On 23 October 2016, UN Office for Drugs & Crime (UNODC) announced that in 2016, Opium cultivation in Afghanistan had grown 43% over 2015. The report shows that 201,000 hectares of land, were used for Opium cultivation. Unlike preceding years, the Afghan Government Opium Eradication Program has had a very poor impact; due to poor security situation, logistic and financial challenges. Estimates suggest that 4800 MT of Opium were produced in 2016, in comparison to 3300 MT, in 2015. Yury Fedotov, Director UNODC said the trend was worrisome and urged the international community, to help achieve sustainable goals.
Why is Opium Grown in Afghanistan?
Opium from Afghanistan is called ‘Golden Crescent’ opium, in drug circles and has been on the rise, since 2001, when US occupation started. Export value of Afghanistan’s illegal opium, is estimated at US$ 4 Billion but less than 25% is retained by the farmer. The Southern region, particularly Helmand Province, which recently saw Taliban resurgence, is the most productive area for Poppy. In 2004, Muslim clerics issued a Fatwa claiming that Opium production, is contrary to Sharia Law. However, in the last decade, both the Taliban and the Karzai government have protected the Opium trade, while US forces have turned a blind eye.
What are the Dynamics of the Drug Mafia?
Each Kg of Opium produces 100 gms of more addictive Heroin. Though Opium is also used to produce the pain-killer drug, Morphine, Afghanistan’s production is used primarily in illegal drug trade. The global narcotics market is estimated at US$ 500 Billion and 70% of the contribution comes from Afghan Opium. Heroin is sold illegally in Western markets and the money is laundered through offshore banking havens like Switzerland, Luxembourg, British Channel Islands, Cayman Islands and 50 other such possible destinations. After laundering, the money is used in Real Estate, Hotels, Gambling and other such activities.
Who benefits from illegal Afghan Opium cultivation?

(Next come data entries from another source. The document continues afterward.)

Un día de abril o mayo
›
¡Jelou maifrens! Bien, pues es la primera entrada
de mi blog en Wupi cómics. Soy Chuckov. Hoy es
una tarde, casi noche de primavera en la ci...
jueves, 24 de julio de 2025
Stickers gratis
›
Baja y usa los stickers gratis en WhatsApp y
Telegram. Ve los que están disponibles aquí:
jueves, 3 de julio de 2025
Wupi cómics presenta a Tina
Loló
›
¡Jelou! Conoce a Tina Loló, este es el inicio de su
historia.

Afghanistan’s insurgency is fuelled both directly and indirectly by the illegal Poppy cultivation. However, the challenge is multi-dimensional affecting the livelihood of farmers, corrupt bureaucracy, power mongers and the international drug mafia. As the Director of UNODC reiterates, a comprehensive strategy involving Afghan society, health-workers, poverty-alleviation programs, gender inequality amongst others, shall be needed to deal with this menace, holistically.